[Dataset entries]
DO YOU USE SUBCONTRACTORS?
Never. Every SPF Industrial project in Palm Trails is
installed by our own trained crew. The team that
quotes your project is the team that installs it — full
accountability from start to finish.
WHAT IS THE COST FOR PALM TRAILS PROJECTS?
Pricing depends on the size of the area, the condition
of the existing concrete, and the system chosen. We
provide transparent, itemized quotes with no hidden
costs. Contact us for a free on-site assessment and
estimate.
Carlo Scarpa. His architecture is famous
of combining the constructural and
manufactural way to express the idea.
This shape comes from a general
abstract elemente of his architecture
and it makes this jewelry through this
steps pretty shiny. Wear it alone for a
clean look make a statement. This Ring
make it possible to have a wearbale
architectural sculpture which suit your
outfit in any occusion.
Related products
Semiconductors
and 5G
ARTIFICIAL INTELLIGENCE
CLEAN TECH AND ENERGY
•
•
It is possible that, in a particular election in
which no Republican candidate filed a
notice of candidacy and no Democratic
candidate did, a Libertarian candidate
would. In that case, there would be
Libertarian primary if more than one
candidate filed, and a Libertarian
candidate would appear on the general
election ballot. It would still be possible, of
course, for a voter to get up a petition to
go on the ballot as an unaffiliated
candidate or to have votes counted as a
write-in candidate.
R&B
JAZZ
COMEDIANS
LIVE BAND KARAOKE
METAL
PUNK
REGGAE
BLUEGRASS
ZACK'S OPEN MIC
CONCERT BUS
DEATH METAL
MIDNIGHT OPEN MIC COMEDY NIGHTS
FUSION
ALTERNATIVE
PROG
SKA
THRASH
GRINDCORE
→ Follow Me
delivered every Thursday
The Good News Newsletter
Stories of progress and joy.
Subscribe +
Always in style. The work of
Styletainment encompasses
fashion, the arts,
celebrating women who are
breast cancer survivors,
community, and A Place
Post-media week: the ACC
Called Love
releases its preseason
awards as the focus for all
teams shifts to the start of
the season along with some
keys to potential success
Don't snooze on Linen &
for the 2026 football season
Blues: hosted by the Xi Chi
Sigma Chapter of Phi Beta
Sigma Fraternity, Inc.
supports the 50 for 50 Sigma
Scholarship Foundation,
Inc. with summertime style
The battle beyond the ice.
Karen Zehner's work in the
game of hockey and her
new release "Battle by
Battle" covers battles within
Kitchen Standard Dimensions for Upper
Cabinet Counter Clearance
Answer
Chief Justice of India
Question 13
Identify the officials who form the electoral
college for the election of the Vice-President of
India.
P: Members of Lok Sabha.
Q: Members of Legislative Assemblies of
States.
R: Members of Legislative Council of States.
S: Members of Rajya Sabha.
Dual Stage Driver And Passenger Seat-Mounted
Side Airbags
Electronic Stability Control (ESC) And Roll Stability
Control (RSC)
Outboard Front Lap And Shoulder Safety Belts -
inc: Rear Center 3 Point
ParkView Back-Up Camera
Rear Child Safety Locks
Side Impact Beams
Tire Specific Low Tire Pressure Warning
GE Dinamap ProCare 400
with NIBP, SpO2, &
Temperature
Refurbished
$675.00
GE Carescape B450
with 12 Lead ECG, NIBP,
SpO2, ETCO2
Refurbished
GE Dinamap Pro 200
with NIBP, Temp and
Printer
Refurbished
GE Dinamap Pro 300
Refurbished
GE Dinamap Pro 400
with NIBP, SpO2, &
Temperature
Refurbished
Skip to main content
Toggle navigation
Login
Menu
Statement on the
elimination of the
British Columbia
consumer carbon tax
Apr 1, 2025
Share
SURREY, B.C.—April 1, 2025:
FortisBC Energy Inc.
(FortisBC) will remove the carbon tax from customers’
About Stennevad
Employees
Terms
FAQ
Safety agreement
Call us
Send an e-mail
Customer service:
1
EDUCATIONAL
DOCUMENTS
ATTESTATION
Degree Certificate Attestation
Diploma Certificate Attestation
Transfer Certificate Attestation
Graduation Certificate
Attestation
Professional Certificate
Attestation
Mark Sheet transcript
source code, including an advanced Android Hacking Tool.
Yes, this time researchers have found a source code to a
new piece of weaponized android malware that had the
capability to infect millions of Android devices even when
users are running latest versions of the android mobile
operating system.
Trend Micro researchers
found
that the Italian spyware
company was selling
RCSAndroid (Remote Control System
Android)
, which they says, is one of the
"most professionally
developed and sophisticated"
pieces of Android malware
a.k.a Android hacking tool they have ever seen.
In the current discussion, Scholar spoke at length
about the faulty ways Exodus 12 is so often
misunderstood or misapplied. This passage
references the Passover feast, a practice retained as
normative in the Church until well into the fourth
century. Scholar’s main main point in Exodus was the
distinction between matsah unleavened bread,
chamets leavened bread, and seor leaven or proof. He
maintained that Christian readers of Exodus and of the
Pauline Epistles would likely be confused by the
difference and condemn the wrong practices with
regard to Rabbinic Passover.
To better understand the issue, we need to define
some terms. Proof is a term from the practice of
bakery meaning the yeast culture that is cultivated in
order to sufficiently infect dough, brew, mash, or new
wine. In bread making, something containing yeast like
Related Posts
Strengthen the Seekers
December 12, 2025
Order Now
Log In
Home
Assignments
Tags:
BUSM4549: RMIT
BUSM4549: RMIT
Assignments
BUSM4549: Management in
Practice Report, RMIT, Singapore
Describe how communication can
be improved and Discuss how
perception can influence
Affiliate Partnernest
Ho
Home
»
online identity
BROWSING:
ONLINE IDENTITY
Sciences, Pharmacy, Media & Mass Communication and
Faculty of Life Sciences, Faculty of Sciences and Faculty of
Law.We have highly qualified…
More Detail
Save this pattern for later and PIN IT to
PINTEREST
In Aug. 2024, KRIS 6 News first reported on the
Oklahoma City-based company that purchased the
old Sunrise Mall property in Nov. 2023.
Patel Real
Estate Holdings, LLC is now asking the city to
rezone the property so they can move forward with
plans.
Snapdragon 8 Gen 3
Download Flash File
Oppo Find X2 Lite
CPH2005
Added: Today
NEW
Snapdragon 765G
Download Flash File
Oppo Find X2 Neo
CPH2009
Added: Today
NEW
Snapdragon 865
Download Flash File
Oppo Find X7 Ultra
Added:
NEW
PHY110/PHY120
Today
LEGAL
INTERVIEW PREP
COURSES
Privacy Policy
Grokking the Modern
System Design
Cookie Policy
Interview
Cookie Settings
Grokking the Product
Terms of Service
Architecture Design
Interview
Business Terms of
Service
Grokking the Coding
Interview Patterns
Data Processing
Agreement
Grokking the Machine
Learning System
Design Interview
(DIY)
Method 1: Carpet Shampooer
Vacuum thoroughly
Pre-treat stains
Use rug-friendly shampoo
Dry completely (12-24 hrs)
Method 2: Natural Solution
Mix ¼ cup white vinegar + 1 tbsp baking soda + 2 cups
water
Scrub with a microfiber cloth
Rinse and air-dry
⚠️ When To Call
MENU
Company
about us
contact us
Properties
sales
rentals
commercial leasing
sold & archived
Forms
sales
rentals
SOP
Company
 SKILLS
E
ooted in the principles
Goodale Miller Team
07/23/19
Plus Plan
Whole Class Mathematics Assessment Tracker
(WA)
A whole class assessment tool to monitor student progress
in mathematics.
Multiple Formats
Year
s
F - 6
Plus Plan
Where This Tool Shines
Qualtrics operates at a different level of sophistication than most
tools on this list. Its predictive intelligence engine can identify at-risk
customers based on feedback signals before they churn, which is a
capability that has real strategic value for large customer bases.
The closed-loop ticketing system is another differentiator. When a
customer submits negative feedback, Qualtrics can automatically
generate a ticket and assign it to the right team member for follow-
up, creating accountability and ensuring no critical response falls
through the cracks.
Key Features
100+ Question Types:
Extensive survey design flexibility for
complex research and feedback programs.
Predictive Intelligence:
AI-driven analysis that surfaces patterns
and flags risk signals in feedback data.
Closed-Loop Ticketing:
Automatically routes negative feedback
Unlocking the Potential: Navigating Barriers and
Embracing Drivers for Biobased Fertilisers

Exercise description — Change every "Styletainment" in the data above to "Stylecraft" and give all the lines again, with everything else left as it is.

Task response —
DO YOU USE SUBCONTRACTORS?
Never. Every SPF Industrial project in Palm Trails is
installed by our own trained crew. The team that
quotes your project is the team that installs it — full
accountability from start to finish.
WHAT IS THE COST FOR PALM TRAILS PROJECTS?
Pricing depends on the size of the area, the condition
of the existing concrete, and the system chosen. We
provide transparent, itemized quotes with no hidden
costs. Contact us for a free on-site assessment and
estimate.
Carlo Scarpa. His architecture is famous
of combining the constructural and
manufactural way to express the idea.
This shape comes from a general
abstract elemente of his architecture
and it makes this jewelry through this
steps pretty shiny. Wear it alone for a
clean look make a statement. This Ring
make it possible to have a wearbale
architectural sculpture which suit your
outfit in any occusion.
Related products
Semiconductors
and 5G
ARTIFICIAL INTELLIGENCE
CLEAN TECH AND ENERGY
•
•
It is possible that, in a particular election in
which no Republican candidate filed a
notice of candidacy and no Democratic
candidate did, a Libertarian candidate
would. In that case, there would be
Libertarian primary if more than one
candidate filed, and a Libertarian
candidate would appear on the general
election ballot. It would still be possible, of
course, for a voter to get up a petition to
go on the ballot as an unaffiliated
candidate or to have votes counted as a
write-in candidate.
R&B
JAZZ
COMEDIANS
LIVE BAND KARAOKE
METAL
PUNK
REGGAE
BLUEGRASS
ZACK'S OPEN MIC
CONCERT BUS
DEATH METAL
MIDNIGHT OPEN MIC COMEDY NIGHTS
FUSION
ALTERNATIVE
PROG
SKA
THRASH
GRINDCORE
→ Follow Me
delivered every Thursday
The Good News Newsletter
Stories of progress and joy.
Subscribe +
Always in style. The work of
Stylecraft encompasses
fashion, the arts,
celebrating women who are
breast cancer survivors,
community, and A Place
Post-media week: the ACC
Called Love
releases its preseason
awards as the focus for all
teams shifts to the start of
the season along with some
keys to potential success
Don't snooze on Linen &
for the 2026 football season
Blues: hosted by the Xi Chi
Sigma Chapter of Phi Beta
Sigma Fraternity, Inc.
supports the 50 for 50 Sigma
Scholarship Foundation,
Inc. with summertime style
The battle beyond the ice.
Karen Zehner's work in the
game of hockey and her
new release "Battle by
Battle" covers battles within
Kitchen Standard Dimensions for Upper
Cabinet Counter Clearance
Answer
Chief Justice of India
Question 13
Identify the officials who form the electoral
college for the election of the Vice-President of
India.
P: Members of Lok Sabha.
Q: Members of Legislative Assemblies of
States.
R: Members of Legislative Council of States.
S: Members of Rajya Sabha.
Dual Stage Driver And Passenger Seat-Mounted
Side Airbags
Electronic Stability Control (ESC) And Roll Stability
Control (RSC)
Outboard Front Lap And Shoulder Safety Belts -
inc: Rear Center 3 Point
ParkView Back-Up Camera
Rear Child Safety Locks
Side Impact Beams
Tire Specific Low Tire Pressure Warning
GE Dinamap ProCare 400
with NIBP, SpO2, &
Temperature
Refurbished
$675.00
GE Carescape B450
with 12 Lead ECG, NIBP,
SpO2, ETCO2
Refurbished
GE Dinamap Pro 200
with NIBP, Temp and
Printer
Refurbished
GE Dinamap Pro 300
Refurbished
GE Dinamap Pro 400
with NIBP, SpO2, &
Temperature
Refurbished
Skip to main content
Toggle navigation
Login
Menu
Statement on the
elimination of the
British Columbia
consumer carbon tax
Apr 1, 2025
Share
SURREY, B.C.—April 1, 2025:
FortisBC Energy Inc.
(FortisBC) will remove the carbon tax from customers’
About Stennevad
Employees
Terms
FAQ
Safety agreement
Call us
Send an e-mail
Customer service:
1
EDUCATIONAL
DOCUMENTS
ATTESTATION
Degree Certificate Attestation
Diploma Certificate Attestation
Transfer Certificate Attestation
Graduation Certificate
Attestation
Professional Certificate
Attestation
Mark Sheet transcript
source code, including an advanced Android Hacking Tool.
Yes, this time researchers have found a source code to a
new piece of weaponized android malware that had the
capability to infect millions of Android devices even when
users are running latest versions of the android mobile
operating system.
Trend Micro researchers
found
that the Italian spyware
company was selling
RCSAndroid (Remote Control System
Android)
, which they says, is one of the
"most professionally
developed and sophisticated"
pieces of Android malware
a.k.a Android hacking tool they have ever seen.
In the current discussion, Scholar spoke at length
about the faulty ways Exodus 12 is so often
misunderstood or misapplied. This passage
references the Passover feast, a practice retained as
normative in the Church until well into the fourth
century. Scholar’s main main point in Exodus was the
distinction between matsah unleavened bread,
chamets leavened bread, and seor leaven or proof. He
maintained that Christian readers of Exodus and of the
Pauline Epistles would likely be confused by the
difference and condemn the wrong practices with
regard to Rabbinic Passover.
To better understand the issue, we need to define
some terms. Proof is a term from the practice of
bakery meaning the yeast culture that is cultivated in
order to sufficiently infect dough, brew, mash, or new
wine. In bread making, something containing yeast like
Related Posts
Strengthen the Seekers
December 12, 2025
Order Now
Log In
Home
Assignments
Tags:
BUSM4549: RMIT
BUSM4549: RMIT
Assignments
BUSM4549: Management in
Practice Report, RMIT, Singapore
Describe how communication can
be improved and Discuss how
perception can influence
Affiliate Partnernest
Ho
Home
»
online identity
BROWSING:
ONLINE IDENTITY
Sciences, Pharmacy, Media & Mass Communication and
Faculty of Life Sciences, Faculty of Sciences and Faculty of
Law.We have highly qualified…
More Detail
Save this pattern for later and PIN IT to
PINTEREST
In Aug. 2024, KRIS 6 News first reported on the
Oklahoma City-based company that purchased the
old Sunrise Mall property in Nov. 2023.
Patel Real
Estate Holdings, LLC is now asking the city to
rezone the property so they can move forward with
plans.
Snapdragon 8 Gen 3
Download Flash File
Oppo Find X2 Lite
CPH2005
Added: Today
NEW
Snapdragon 765G
Download Flash File
Oppo Find X2 Neo
CPH2009
Added: Today
NEW
Snapdragon 865
Download Flash File
Oppo Find X7 Ultra
Added:
NEW
PHY110/PHY120
Today
LEGAL
INTERVIEW PREP
COURSES
Privacy Policy
Grokking the Modern
System Design
Cookie Policy
Interview
Cookie Settings
Grokking the Product
Terms of Service
Architecture Design
Interview
Business Terms of
Service
Grokking the Coding
Interview Patterns
Data Processing
Agreement
Grokking the Machine
Learning System
Design Interview
(DIY)
Method 1: Carpet Shampooer
Vacuum thoroughly
Pre-treat stains
Use rug-friendly shampoo
Dry completely (12-24 hrs)
Method 2: Natural Solution
Mix ¼ cup white vinegar + 1 tbsp baking soda + 2 cups
water
Scrub with a microfiber cloth
Rinse and air-dry
⚠️ When To Call
MENU
Company
about us
contact us
Properties
sales
rentals
commercial leasing
sold & archived
Forms
sales
rentals
SOP
Company
 SKILLS
E
ooted in the principles
Goodale Miller Team
07/23/19
Plus Plan
Whole Class Mathematics Assessment Tracker
(WA)
A whole class assessment tool to monitor student progress
in mathematics.
Multiple Formats
Year
s
F - 6
Plus Plan
Where This Tool Shines
Qualtrics operates at a different level of sophistication than most
tools on this list. Its predictive intelligence engine can identify at-risk
customers based on feedback signals before they churn, which is a
capability that has real strategic value for large customer bases.
The closed-loop ticketing system is another differentiator. When a
customer submits negative feedback, Qualtrics can automatically
generate a ticket and assign it to the right team member for follow-
up, creating accountability and ensuring no critical response falls
through the cracks.
Key Features
100+ Question Types:
Extensive survey design flexibility for
complex research and feedback programs.
Predictive Intelligence:
AI-driven analysis that surfaces patterns
and flags risk signals in feedback data.
Closed-Loop Ticketing:
Automatically routes negative feedback
Unlocking the Potential: Navigating Barriers and
Embracing Drivers for Biobased Fertilisers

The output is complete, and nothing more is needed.